The loan guarantee scheme, dubbed by insiders as RLS2, will be less generous than its predecessor but aims to provide up to £3bn a year over at least two years as recession looms.
The first RLS ended on June 30, leaving businesses in need of more debt support in limbo.
Under the loan guarantee schemes, the Government has pledged to swallow losses on loans made to businesses in a bid to boost lending by banks.
A UK Government spokesman told the Telegraph: “We’ve supported the economy throughout the pandemic, providing around £400 billion to help protect millions of jobs, and we continue to stand behind businesses including through government-backed loan schemes such as the ENABLE Guarantee scheme.
“We are working with lenders to see how we can best continue to support businesses.”
Meanwhile, almost a fifth of a million small businesses have fallen into arrears on their bounceback loan repayments, The Times has revealed.

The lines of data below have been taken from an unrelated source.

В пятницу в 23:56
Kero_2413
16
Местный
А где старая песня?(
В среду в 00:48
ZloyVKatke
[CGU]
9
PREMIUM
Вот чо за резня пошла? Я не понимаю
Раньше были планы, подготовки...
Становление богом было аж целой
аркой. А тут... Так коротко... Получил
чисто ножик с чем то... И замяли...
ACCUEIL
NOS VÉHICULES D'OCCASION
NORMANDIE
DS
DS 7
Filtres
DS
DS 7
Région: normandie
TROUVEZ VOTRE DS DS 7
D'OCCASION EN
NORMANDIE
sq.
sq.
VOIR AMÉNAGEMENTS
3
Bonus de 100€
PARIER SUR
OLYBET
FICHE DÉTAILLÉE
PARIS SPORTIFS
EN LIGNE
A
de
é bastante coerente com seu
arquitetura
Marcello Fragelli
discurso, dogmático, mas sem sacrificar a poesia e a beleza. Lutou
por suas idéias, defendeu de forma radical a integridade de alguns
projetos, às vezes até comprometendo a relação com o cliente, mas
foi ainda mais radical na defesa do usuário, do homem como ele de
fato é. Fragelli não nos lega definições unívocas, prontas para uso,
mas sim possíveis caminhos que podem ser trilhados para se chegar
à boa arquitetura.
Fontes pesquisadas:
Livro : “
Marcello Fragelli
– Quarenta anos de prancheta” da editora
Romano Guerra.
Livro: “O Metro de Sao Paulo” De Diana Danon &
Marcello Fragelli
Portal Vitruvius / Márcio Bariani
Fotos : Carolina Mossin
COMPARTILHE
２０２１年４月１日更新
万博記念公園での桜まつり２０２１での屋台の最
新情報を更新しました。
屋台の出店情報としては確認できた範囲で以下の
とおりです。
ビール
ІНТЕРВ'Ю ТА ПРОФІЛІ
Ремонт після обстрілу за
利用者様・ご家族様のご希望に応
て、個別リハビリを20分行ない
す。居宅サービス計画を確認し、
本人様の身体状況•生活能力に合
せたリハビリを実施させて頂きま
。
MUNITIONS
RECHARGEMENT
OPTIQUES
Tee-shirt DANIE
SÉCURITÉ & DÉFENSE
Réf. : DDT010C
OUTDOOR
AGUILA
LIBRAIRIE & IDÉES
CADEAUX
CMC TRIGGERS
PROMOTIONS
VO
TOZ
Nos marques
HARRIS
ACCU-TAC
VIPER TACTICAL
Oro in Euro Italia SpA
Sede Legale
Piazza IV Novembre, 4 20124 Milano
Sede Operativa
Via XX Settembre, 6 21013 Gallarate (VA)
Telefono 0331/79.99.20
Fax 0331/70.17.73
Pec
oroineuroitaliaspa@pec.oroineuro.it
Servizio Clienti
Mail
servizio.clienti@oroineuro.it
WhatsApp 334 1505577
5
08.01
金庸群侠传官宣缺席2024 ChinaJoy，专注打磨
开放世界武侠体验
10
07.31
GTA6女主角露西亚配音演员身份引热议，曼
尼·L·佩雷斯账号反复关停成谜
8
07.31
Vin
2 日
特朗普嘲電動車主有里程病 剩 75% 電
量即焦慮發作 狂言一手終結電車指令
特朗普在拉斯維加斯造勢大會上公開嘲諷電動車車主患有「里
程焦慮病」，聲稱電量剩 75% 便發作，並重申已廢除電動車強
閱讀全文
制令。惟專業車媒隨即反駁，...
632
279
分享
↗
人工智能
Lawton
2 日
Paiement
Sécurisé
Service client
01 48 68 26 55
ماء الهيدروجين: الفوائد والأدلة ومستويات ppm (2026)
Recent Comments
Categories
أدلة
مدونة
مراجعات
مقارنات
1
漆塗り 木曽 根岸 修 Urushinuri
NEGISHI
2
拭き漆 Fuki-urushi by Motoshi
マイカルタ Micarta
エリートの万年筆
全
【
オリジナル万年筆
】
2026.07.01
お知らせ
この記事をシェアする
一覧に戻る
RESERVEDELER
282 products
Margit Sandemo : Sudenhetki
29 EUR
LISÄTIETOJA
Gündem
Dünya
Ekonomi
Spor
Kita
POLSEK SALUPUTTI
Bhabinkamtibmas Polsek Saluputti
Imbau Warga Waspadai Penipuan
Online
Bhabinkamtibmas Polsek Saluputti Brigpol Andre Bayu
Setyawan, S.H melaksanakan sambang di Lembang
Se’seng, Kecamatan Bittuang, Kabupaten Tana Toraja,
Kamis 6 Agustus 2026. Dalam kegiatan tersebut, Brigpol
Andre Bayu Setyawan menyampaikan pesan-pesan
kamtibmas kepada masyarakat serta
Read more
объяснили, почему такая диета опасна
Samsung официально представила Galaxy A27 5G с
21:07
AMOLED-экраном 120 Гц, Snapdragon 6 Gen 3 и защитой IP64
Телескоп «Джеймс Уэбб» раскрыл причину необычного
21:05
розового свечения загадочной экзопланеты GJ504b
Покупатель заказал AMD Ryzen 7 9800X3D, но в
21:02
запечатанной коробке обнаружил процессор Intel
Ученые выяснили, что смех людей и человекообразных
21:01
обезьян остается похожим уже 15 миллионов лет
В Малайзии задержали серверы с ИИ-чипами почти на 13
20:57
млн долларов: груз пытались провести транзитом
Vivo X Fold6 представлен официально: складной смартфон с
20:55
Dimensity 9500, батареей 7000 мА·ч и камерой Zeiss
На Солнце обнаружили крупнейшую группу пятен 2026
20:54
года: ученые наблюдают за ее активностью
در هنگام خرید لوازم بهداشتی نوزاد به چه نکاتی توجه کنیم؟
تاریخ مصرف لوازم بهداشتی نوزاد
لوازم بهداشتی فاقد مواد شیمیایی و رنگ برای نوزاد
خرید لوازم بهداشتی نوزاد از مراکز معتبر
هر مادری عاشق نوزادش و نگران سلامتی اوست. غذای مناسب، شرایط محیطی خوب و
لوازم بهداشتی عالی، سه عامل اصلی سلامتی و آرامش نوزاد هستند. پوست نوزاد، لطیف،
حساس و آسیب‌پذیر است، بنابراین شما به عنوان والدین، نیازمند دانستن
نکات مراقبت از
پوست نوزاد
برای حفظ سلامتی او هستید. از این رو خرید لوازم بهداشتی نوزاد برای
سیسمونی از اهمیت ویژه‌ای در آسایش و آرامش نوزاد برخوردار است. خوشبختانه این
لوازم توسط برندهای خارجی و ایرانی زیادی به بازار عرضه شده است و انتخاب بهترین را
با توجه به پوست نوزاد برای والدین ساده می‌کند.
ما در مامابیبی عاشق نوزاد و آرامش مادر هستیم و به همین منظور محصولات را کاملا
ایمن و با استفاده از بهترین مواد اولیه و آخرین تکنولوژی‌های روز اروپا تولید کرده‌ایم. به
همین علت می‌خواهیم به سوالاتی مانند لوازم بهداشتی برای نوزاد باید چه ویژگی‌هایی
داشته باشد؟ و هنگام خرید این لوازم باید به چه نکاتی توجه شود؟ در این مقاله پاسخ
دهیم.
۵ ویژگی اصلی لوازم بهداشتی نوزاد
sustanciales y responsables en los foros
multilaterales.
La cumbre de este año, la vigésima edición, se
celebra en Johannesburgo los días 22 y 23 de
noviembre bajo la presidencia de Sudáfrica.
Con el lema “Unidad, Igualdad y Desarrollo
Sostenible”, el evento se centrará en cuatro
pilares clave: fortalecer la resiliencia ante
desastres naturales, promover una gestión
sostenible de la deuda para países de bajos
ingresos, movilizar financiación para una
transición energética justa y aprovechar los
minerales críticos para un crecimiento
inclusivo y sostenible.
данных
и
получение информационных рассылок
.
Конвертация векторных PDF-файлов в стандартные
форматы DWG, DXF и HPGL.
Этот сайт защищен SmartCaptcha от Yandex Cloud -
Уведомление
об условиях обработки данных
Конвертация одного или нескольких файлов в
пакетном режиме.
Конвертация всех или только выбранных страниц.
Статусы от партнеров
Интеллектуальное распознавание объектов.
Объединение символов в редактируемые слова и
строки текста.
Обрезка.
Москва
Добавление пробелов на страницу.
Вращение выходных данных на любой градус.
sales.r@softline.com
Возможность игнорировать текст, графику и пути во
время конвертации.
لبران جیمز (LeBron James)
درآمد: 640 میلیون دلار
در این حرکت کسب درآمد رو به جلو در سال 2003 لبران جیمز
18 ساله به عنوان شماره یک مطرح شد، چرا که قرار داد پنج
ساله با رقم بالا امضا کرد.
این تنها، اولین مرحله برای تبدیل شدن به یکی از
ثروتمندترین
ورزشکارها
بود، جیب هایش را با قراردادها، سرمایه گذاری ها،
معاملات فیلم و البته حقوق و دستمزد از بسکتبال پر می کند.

A Freedom of Information request to the British Business Bank (BBB), the state-run body administering the bounceback scheme, has flushed out a figure of 193,000 firms that have failed to meet their repayment terms as at June 27.
That is about one in eight of the 1.5 million small businesses encouraged to take part in the scheme, the centrepiece of Rishi Sunak’s plan to help smaller firms during the depths of the pandemic when he was chancellor.
It compares with the most up to date official number from BBB of 106,000 bounceback borrowers in arrears as at September 30 2021. It said then that the “overwhelming majority of businesses” were meeting monthly repayments.